Metabolic measurements were done in real-time, non-invasively, using a Seahorse XF96 analyser, which measured the OCR and the ECAR under basal conditions in siDAPK2- or siNS-transfected cells. A cell titration assay was used to determine a suitable cell plating density for both A549 and U2OS cells. For the experiment proper, 0.5 × 106 cells were plated per 10 cm dish and reverse transfected on day 1 as previously described. Forty-eight hours post transfection, cells were re-plated into the XF96 microplates (Seahorse Bioscience; 4 × 104 cells per 100 μl per well) and incubated overnight at 37 °C. The XF calibration solution (Seahorse Bioscience) was added into the XF sensor cartridge (Seahorse Bioscience) and was also incubated at 37 °C overnight but without CO2. The next day, prior to the assay, complete DMEM was replaced with an XF Assay Medium Modified DMEM (Seahorse Bioscience) (1 g/ml glucose, pH 7.4) and cells were incubated at 37 °C for 1 h without CO2. Analyses were performed according to the manufacturer’s instructions using eight measurements that the instrument recorded for OCR (nmoles/min) and ECAR (mpH/min) pertaining to each well.
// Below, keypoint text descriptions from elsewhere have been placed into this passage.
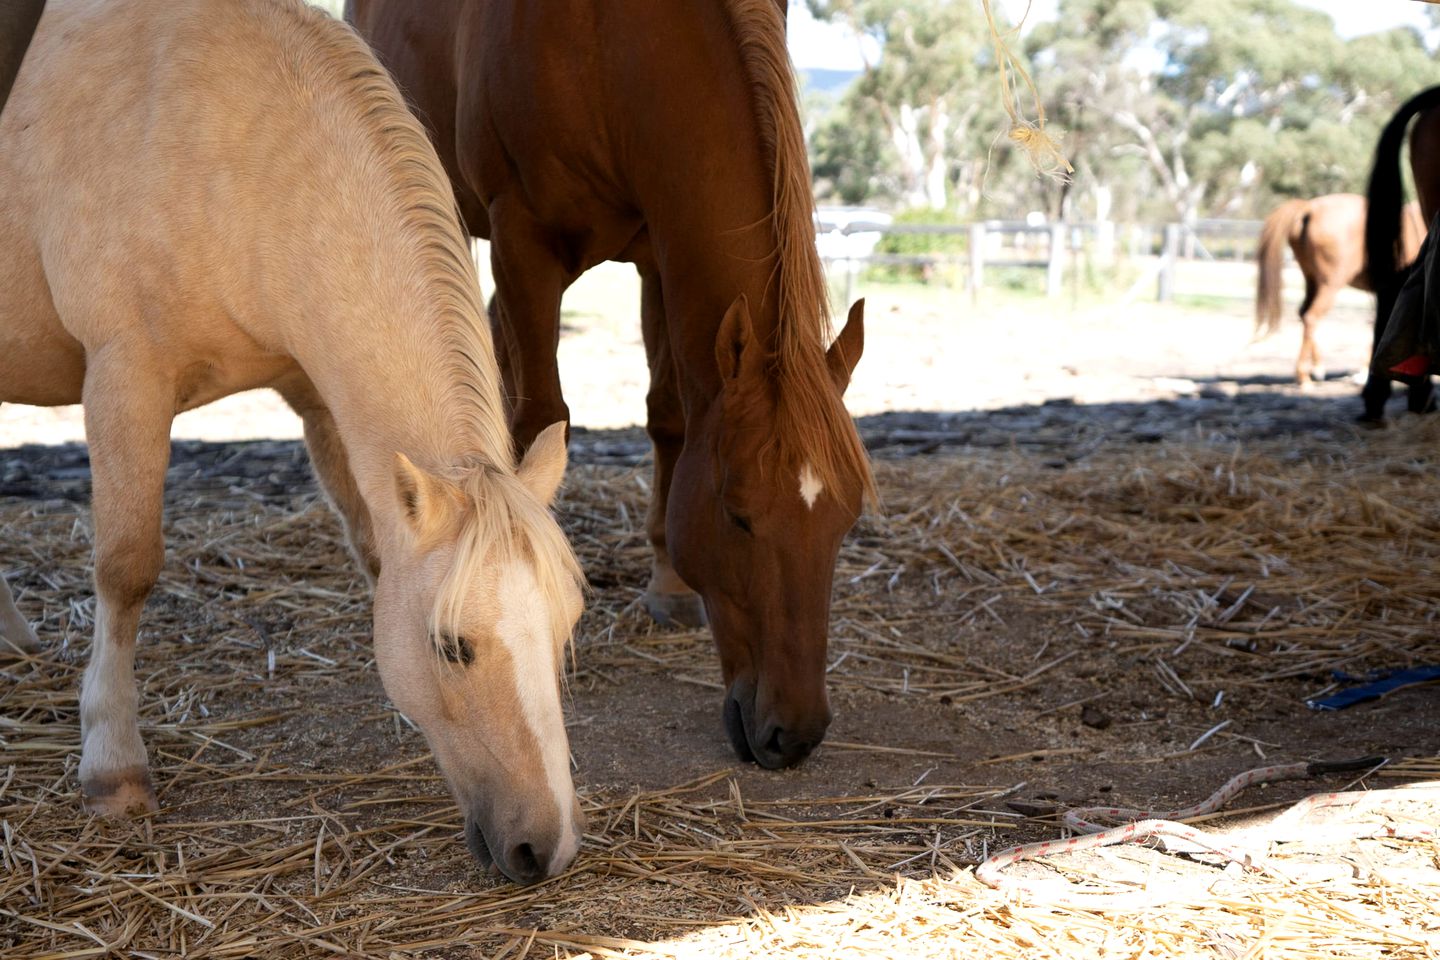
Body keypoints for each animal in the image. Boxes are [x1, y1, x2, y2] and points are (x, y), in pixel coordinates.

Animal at [1, 0, 584, 886]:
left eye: (565, 625)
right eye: (453, 647)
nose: (544, 848)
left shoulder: (318, 399)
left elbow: (374, 555)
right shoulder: (125, 378)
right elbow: (126, 568)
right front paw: (113, 764)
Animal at [345, 0, 875, 771]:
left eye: (845, 520)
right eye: (738, 515)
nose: (794, 734)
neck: (604, 44)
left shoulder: (660, 250)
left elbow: (671, 416)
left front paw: (669, 584)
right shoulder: (522, 241)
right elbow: (542, 415)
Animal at [1255, 192, 1422, 388]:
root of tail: (1310, 208)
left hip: (1311, 280)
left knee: (1303, 313)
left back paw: (1317, 368)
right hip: (1330, 285)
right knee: (1311, 317)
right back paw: (1304, 377)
Results were analysed using the provided XFe Wave software (Seahorse Bioscience).

GSH colorimetric assay

Cells (2.5 × 105 per well in 6-well plates) were transfected with siRNA oligonucleotides as described earlier. Cell lysates were collected and sonicated in 50 mM PBS per 1 mM EDTA. Protein concentrations were determined using a Bradford assay, according to the manufacturer’s instructions, which enabled subsequent normalisation of each sample so that the final protein concentration was 1 μg/μl. GSH levels in each sample were quantified using the Glutathione Assay Kit from BioAssay Systems (Hayward, CA, USA), as per the manufacturer’s protocol.

NADH and NADPH assay

Reverse siRNA transfections were carried out in 10-cm dishes using 5 × 105 cells in suspension. As positive control, cells were treated for 24 h with 1 mM of MPP+. Forty-eight hours after transfection, NADP/ NADPH levels for each sample were quantified using the NADP/NADPH assay kit (Abcam) and NAD/NADH levels using the NAD/NADH assay kit (BioVision, San Francisco, CA, USA), according to the two manufacturers’ protocols.

Statistical analysis

Mean±S.E.M. of at least three independent experiments were used throughout. ANOVA or t-test statistical analyses were carried out as indicated in each figure legend using GraphPad Prism (GraphPad Software Inc., San Diego, CA, USA).